Birleşen dava açısından ise;
01/06/2015 tarihinde yürürlüğe giren Karayolları Motorlu Araçlar Zorunlu Mali Sorumluluk (Trafik) Sigortası Genel Şartları A.3. maddesine ve A.5. maddesinin (ç) bendine göre ancak, üçüncü kişinin ölümü dolayısıyla destek zararları, destekten yoksun kalma (ölüm) teminatı kapsamındadır. Bunun sonucu olarak, sigortacı yada güvence hesabının destek zararlarından sorumlu olması için motorlu aracın işletilmesi sırasında mutlaka ölen kişinin üçüncü bir kişi olması gerekir. İşleteni veya eylemlerinden sorumlu olduğu sürücüyü üçüncü kişi olarak kabul etmek mümkün değildir.

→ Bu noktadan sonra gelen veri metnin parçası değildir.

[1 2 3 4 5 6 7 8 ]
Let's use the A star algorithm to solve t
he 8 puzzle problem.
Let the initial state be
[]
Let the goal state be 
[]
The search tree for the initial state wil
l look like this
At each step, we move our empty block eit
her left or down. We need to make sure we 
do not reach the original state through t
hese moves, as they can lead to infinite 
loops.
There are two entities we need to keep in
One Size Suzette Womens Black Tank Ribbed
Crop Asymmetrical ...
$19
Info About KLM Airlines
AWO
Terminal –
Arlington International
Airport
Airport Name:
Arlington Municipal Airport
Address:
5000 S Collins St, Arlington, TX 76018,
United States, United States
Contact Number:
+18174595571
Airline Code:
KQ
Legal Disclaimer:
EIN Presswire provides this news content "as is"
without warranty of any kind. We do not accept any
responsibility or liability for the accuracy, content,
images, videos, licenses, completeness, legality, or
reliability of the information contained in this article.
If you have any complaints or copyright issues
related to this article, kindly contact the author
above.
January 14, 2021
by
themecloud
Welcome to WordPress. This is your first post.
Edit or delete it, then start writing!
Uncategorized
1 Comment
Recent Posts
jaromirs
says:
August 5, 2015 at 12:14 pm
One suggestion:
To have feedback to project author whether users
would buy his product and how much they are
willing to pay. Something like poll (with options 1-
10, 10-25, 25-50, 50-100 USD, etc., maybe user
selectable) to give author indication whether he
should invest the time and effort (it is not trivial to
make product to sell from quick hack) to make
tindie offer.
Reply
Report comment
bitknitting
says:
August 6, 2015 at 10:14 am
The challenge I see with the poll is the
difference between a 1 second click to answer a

Genel şartların A.6. maddesi (d) bendinde destekten yoksun kalan hak sahibinin, sigortalının sorumluluk riski kapsamında olmakla beraber destek şahsının kusuruna denk gelen destek tazminatı talepleri teminat kapsamı dışında tutulmuş, 6704 sayılı yasa ile 2918 sayılı KTK’nın 92.maddesinde yapılan değişiklik de 26/04/2016 tarihinde yürürlüğe girmiştir.
Davalı tarafın birleşen dava açısından sorumluluğunun dayanağı olan poliçenin, ZMMS Genel Şartlarının yürürlüğe girdiği 01/06/2015 tarihinden önce, 12/08/2014 tarihinde tanzim edilmiş olduğu görülmektedir.

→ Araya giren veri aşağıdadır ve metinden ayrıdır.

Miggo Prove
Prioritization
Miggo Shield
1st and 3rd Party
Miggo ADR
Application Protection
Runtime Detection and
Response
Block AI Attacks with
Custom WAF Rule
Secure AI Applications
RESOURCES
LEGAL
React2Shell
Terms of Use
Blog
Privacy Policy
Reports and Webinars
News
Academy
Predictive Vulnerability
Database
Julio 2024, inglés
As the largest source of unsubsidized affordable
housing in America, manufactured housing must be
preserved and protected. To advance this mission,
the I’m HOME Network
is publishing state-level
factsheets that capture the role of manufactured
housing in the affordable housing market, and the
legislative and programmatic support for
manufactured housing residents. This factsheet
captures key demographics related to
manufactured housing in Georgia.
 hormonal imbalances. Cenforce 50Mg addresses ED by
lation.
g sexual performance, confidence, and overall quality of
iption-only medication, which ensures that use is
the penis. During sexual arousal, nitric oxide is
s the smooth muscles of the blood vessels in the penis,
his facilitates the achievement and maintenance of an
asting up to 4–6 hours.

Davacıların birleşen dava açısından desteklerinin sürücüsü olduğu araca ait poliçe tanzim tarihi itibariyle davalı sigorta şirketinden destek tazminatı talep etme hakkı bulunup bulunmadığı bu kapsamda değerlendirilmeden, zararın teminat dışı olduğu kabulü isabetsiz görülmüştür.
Bu nedenlerle, davacı tarafın istinaf başvurusunun kabulü ile yukarıda belirtilen şekilde yargılamanın devamı için HMK’nın 353/1-a/6. maddesi gereğince kararın, gerek dava gerekse birleşen dava yönünden kaldırılmasına karar vermek gerekmiştir.

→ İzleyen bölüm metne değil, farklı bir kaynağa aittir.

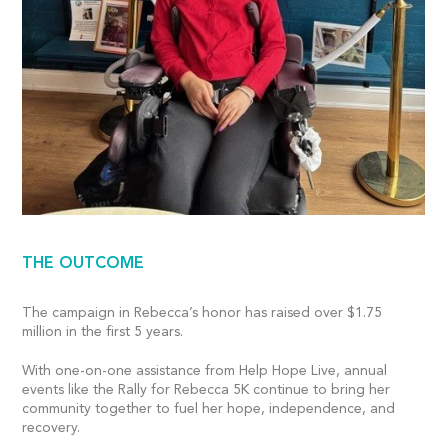
THE OUTCOME
The campaign in Rebecca’s honor has raised over $1.75
million in the first 5 years.
With one-on-one assistance from Help Hope Live, annual
events like the Rally for Rebecca 5K continue to bring her
community together to fuel her hope, independence, and
recovery.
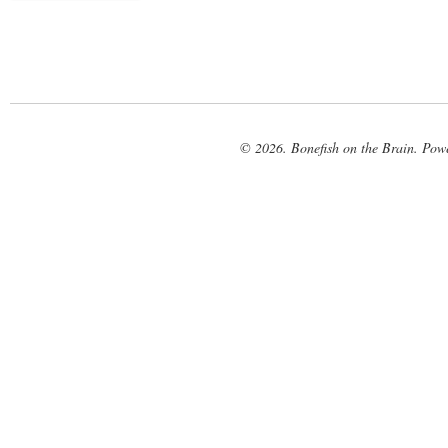
© 2026. Bonefish on the Brain. Pow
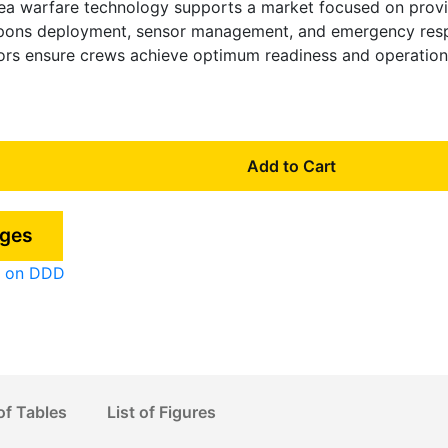
ea warfare technology supports a market focused on providi
apons deployment, sensor management, and emergency respo
tors ensure crews achieve optimum readiness and operation
Add to Cart
ages
me on DDD
 of Tables
List of Figures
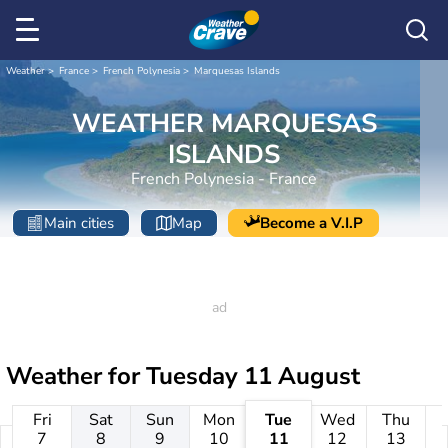
Weather
France
French Polynesia
Marquesas Islands
WEATHER MARQUESAS
ISLANDS
French Polynesia - France
Main cities
Map
Become a V.I.P
Weather for
Tuesday 11 August
Fri
Sat
Sun
Mon
Tue
Wed
Thu
7
8
9
10
11
12
13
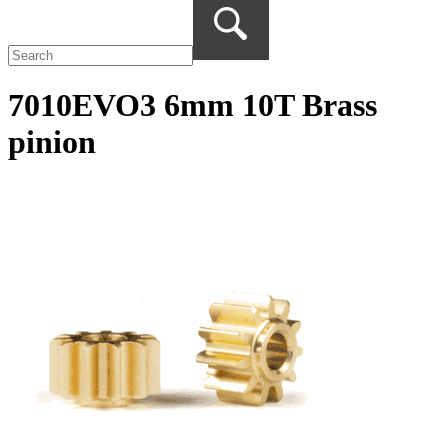
7010EVO3 6mm 10T Brass
pinion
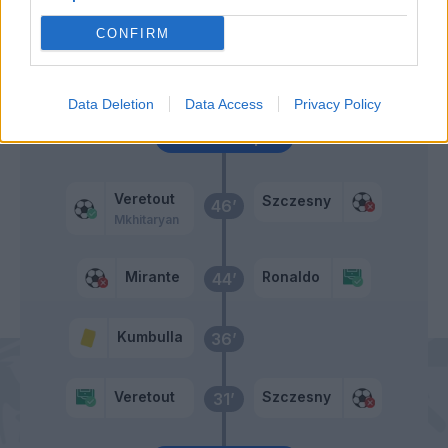
58’
Morata
CONFIRM
Pellegrini Lo.
54’
Data Deletion
Data Access
Privacy Policy
Primo tempo
Veretout
Szczesny
46’
Mkhitaryan
Mirante
Ronaldo
44’
Kumbulla
36’
Veretout
Szczesny
31’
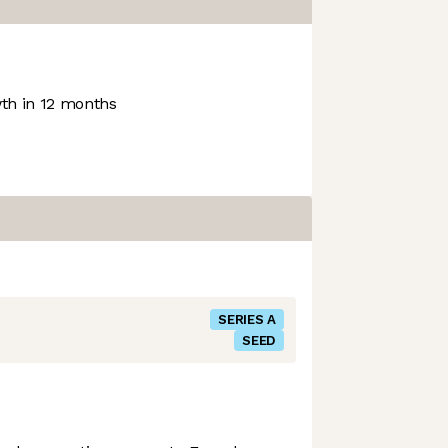
h in 12 months
SERIES A
SEED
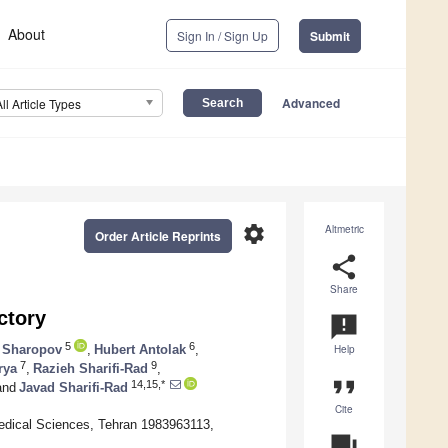
About
Sign In / Sign Up
Submit
Advanced
All Article Types
settings
Altmetric
Order Article Reprints
share
Share
ctory
announcement
5
6
 Sharopov
,
Hubert Antolak
,
Help
7
9
rya
,
Razieh Sharifi-Rad
,
format_quote
14,15,*
nd
Javad Sharifi-Rad
Cite
edical Sciences, Tehran 1983963113,
question_answer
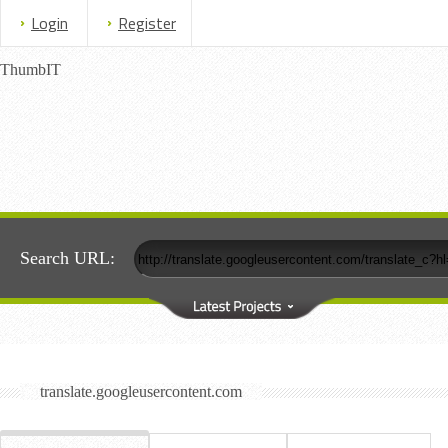
Login
Register
ThumbIT
Search URL:
translate.googleusercontent.com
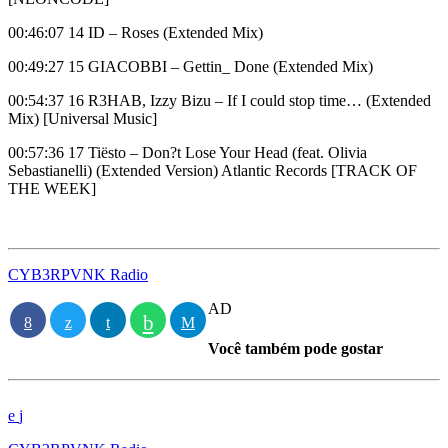
00:46:07 14 ID – Roses (Extended Mix)
00:49:27 15 GIACOBBI – Gettin_ Done (Extended Mix)
00:54:37 16 R3HAB, Izzy Bizu – If I could stop time… (Extended
Mix) [Universal Music]
00:57:36 17 Tiësto – Don?t Lose Your Head (feat. Olivia
Sebastianelli) (Extended Version) Atlantic Records [TRACK OF
THE WEEK]
CYB3RPVNK Radio
AD
Você também pode gostar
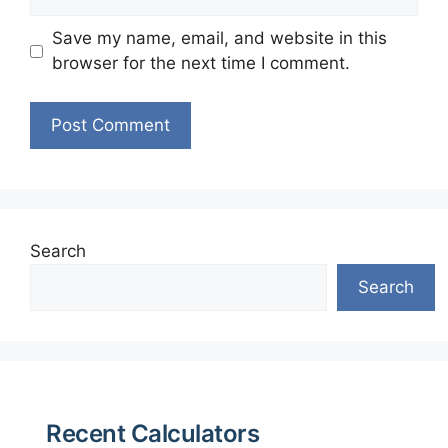
Save my name, email, and website in this
browser for the next time I comment.
Search
Search
Recent Calculators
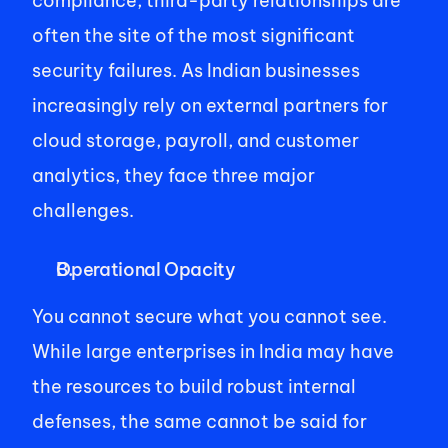
compliance, third-party relationships are 
often the site of the most significant 
security failures. As Indian businesses 
increasingly rely on external partners for 
cloud storage, payroll, and customer 
analytics, they face three major 
challenges.  
Operational Opacity 
You cannot secure what you cannot see. 
While large enterprises in India may have 
the resources to build robust internal 
defenses, the same cannot be said for 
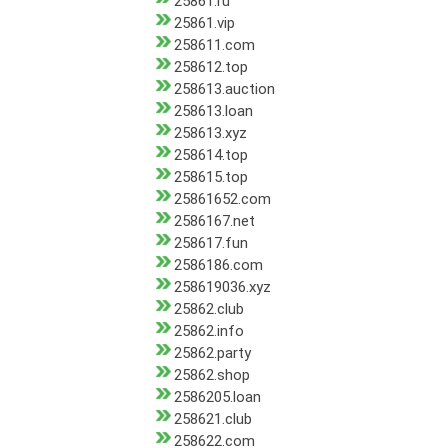
25861.ru
25861.vip
258611.com
258612.top
258613.auction
258613.loan
258613.xyz
258614.top
258615.top
25861652.com
2586167.net
258617.fun
2586186.com
258619036.xyz
25862.club
25862.info
25862.party
25862.shop
2586205.loan
258621.club
258622.com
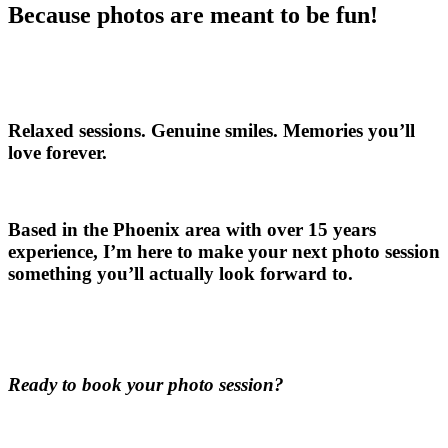
Because photos are meant to be fun!
Relaxed sessions. Genuine smiles. Memories you’ll
love forever.
Based in the Phoenix area with over 15 years
experience, I’m here to make your next photo session
something you’ll actually look forward to.
Ready to book your photo session?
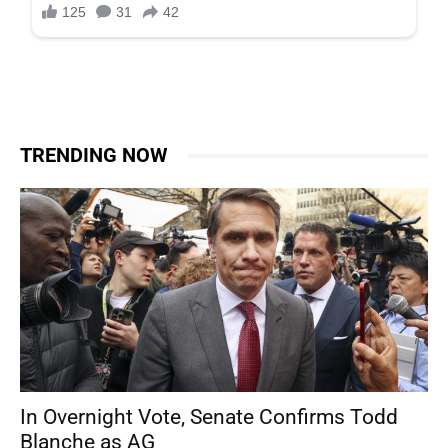
TRENDING NOW
In Overnight Vote, Senate Confirms Todd
Blanche as AG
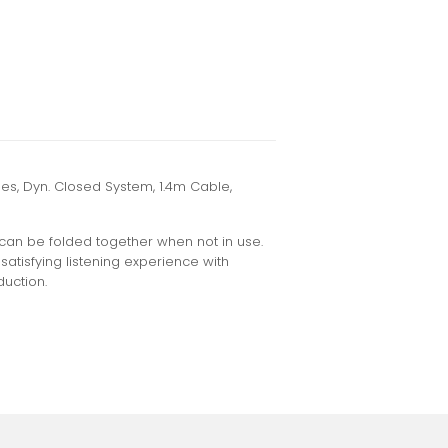
, Dyn. Closed System, 1.4m Cable,
can be folded together when not in use.
satisfying listening experience with
uction.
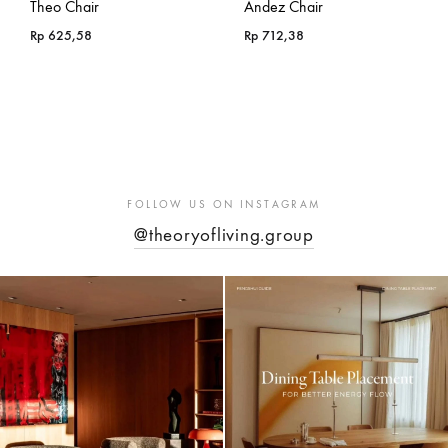
Theo Chair
Andez Chair
Rp
625,58
Rp
712,38
FOLLOW US ON INSTAGRAM
@theoryofliving.group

KARAR: Gerekçesi yukarıda açıklandığı üzere ;
1-İstinaf istemine konu ve başlıkta yazılı ilk derece mahkemesi kararının HMK’nın 353/1-a/6. maddesi gereğince KALDIRILMASINA,
2-Dosyanın, yargılamanın devamı için mahkemesine GÖNDERİLMESİNE,
3-Peşin alınan karar harcının İlk Derece Mahkemesince istinaf talep eden davacılara iadesine,
4-İstinaf incelemesi duruşmalı yapılmadığından, vekalet ücreti hükmedilmesine yer olmadığına,
Dosya üzerinde yapılan inceleme sonucunda, HMK’nın 353/1-a. maddesi gereğince kesin olmak üzere oy birliği ile karar verildi.06/12/2018.